Canada has sent two warships to the Baltic Sea and the North Atlantic, joining a pair of frigates already in the region in an attempt to reinforce NATO’s eastern flank.

The Canadian ships Kingston and Summerside will embark on a four-month mission as part of “containment measures in Central and Eastern Europe” launched in 2014 following Russia’s annexation of Crimea. Until October, the ships will participate in a maritime mine-clearing exercise that will maintain a “high readiness” that will allow them to “respond quickly and effectively in support of any NATO operations.” HMCS Halifax and Montreal are due to return to port in July from Operation Reassurance, which is currently Canada’s largest overseas deployment.

The mission also includes about 700 Canadian soldiers in Latvia with artillery and electronic equipment, as well as various military aircraft.
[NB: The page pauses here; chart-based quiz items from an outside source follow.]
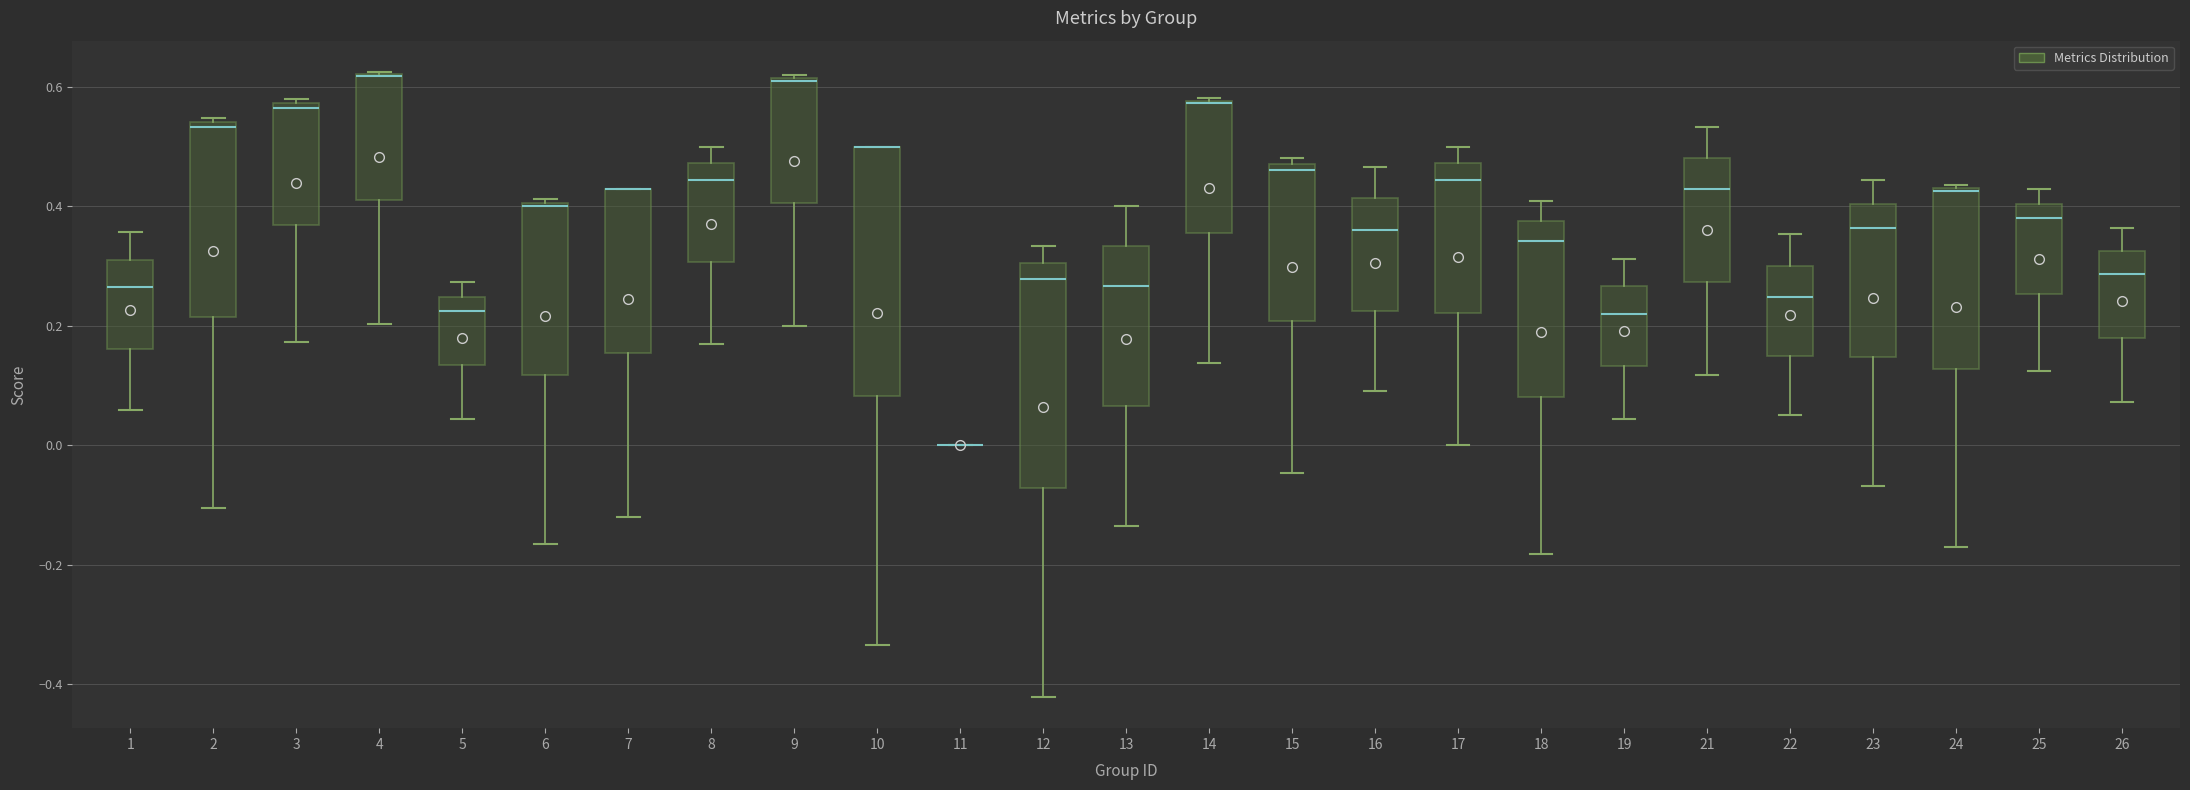

Reading left to right, transcribe this box plot: for each box, give where its median line is, the range the box spans, and where its two whiskers end, as read against the y-axis. The values are not printed on the chart, so give them approximately, as read against the axis.

1: median 0.26, box 0.16 to 0.32, whiskers 0.06 to 0.36
2: median 0.54 (just below the box's upper edge), box 0.22 to 0.54, whiskers -0.10 to 0.54 (just above the box's upper edge)
3: median 0.56, box 0.36 to 0.58, whiskers 0.18 to 0.58 (just above the box's upper edge)
4: median 0.62 (drawn on the box's upper edge), box 0.42 to 0.62, whiskers 0.20 to 0.62
5: median 0.22, box 0.14 to 0.24, whiskers 0.04 to 0.28
6: median 0.40 (just below the box's upper edge), box 0.12 to 0.40, whiskers -0.16 to 0.42
7: median 0.42 (drawn on the box's upper edge), box 0.16 to 0.42, whiskers -0.12 to 0.42
8: median 0.44, box 0.30 to 0.48, whiskers 0.16 to 0.50
9: median 0.60 (drawn on the box's upper edge), box 0.40 to 0.62, whiskers 0.20 to 0.62
10: median 0.50 (drawn on the box's upper edge), box 0.08 to 0.50, whiskers -0.34 to 0.50
11: box collapsed to a line at 0.00, whiskers 0.00 to 0.00
12: median 0.28, box -0.08 to 0.30, whiskers -0.42 to 0.34
13: median 0.26, box 0.06 to 0.34, whiskers -0.14 to 0.40
14: median 0.58 (drawn on the box's upper edge), box 0.36 to 0.58, whiskers 0.14 to 0.58
15: median 0.46, box 0.20 to 0.48, whiskers -0.04 to 0.48 (just above the box's upper edge)
16: median 0.36, box 0.22 to 0.42, whiskers 0.10 to 0.46
17: median 0.44, box 0.22 to 0.48, whiskers 0.00 to 0.50
18: median 0.34, box 0.08 to 0.38, whiskers -0.18 to 0.40
19: median 0.22, box 0.14 to 0.26, whiskers 0.04 to 0.32
21: median 0.42, box 0.28 to 0.48, whiskers 0.12 to 0.54
22: median 0.24, box 0.14 to 0.30, whiskers 0.06 to 0.36
23: median 0.36, box 0.14 to 0.40, whiskers -0.06 to 0.44
24: median 0.42, box 0.12 to 0.44, whiskers -0.16 to 0.44
25: median 0.38, box 0.26 to 0.40, whiskers 0.12 to 0.42
26: median 0.28, box 0.18 to 0.32, whiskers 0.08 to 0.36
10 – “WE HOPE ALL RUSSIAN MOTHERS FEEL THE SAME LIKE WE”

This is one of the most resonant phrases in this week’s analysis of Russia’s war in Ukraine. Who said that this is the mother of a girl who worked in a shopping center in Kremenchuk and went missing after a criminal Russian shelling with two rockets.

“We hope that all Russian mothers will feel the same as we do.” Pedro Miguel Costa and Odasir Junior spoke about this in the report.